Problem description »
Extract every line below that contains the word "Axpo".

Working data »
-- Opening Marker --

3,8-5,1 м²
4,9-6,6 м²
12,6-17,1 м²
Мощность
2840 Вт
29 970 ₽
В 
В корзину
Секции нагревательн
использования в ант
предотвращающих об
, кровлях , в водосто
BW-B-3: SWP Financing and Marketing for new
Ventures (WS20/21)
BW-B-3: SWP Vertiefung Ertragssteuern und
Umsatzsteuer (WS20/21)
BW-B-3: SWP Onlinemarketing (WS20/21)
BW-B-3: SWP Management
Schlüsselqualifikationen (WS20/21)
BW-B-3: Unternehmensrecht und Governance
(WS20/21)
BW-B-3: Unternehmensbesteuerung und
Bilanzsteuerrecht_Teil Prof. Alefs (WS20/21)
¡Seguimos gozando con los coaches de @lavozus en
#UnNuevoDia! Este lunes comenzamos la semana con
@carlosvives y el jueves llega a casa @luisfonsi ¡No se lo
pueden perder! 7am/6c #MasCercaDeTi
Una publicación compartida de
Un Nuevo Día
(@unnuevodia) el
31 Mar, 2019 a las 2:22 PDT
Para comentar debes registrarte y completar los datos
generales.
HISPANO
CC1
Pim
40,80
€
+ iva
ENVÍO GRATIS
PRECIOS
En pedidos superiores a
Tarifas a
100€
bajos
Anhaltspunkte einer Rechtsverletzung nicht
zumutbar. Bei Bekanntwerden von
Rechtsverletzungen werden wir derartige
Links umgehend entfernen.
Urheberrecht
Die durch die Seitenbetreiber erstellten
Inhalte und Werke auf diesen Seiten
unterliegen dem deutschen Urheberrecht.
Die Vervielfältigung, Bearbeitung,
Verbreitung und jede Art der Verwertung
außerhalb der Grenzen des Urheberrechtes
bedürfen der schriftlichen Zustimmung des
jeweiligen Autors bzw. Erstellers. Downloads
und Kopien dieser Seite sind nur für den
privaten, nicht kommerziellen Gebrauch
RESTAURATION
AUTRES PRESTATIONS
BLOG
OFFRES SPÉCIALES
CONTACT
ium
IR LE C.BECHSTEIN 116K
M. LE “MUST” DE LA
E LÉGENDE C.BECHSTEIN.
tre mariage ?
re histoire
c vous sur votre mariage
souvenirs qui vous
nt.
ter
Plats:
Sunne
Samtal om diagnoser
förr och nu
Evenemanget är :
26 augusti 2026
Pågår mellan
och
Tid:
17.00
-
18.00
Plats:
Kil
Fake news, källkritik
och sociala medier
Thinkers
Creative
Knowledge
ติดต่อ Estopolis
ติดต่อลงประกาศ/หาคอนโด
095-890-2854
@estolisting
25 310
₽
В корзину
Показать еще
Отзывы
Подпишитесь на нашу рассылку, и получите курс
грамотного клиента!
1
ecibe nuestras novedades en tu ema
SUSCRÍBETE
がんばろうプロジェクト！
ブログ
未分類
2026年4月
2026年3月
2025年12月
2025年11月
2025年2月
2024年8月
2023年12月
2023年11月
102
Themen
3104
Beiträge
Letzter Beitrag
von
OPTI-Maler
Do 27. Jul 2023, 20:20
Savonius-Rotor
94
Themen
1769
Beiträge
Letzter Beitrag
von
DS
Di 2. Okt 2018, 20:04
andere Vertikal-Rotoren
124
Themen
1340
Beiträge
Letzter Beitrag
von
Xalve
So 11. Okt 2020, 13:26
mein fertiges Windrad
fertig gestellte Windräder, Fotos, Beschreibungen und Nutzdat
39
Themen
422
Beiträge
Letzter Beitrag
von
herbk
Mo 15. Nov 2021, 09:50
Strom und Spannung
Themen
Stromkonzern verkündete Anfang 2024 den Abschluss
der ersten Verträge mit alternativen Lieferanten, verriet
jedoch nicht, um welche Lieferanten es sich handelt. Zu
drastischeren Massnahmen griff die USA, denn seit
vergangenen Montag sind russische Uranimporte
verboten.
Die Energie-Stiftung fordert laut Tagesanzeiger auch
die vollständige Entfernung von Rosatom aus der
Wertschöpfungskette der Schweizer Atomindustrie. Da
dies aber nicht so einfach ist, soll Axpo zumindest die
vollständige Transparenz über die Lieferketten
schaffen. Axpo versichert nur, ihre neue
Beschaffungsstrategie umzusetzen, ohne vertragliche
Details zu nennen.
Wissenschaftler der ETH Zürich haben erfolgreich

-- Closing Marker --

Output »
dies aber nicht so einfach ist, soll Axpo zumindest die
schaffen. Axpo versichert nur, ihre neue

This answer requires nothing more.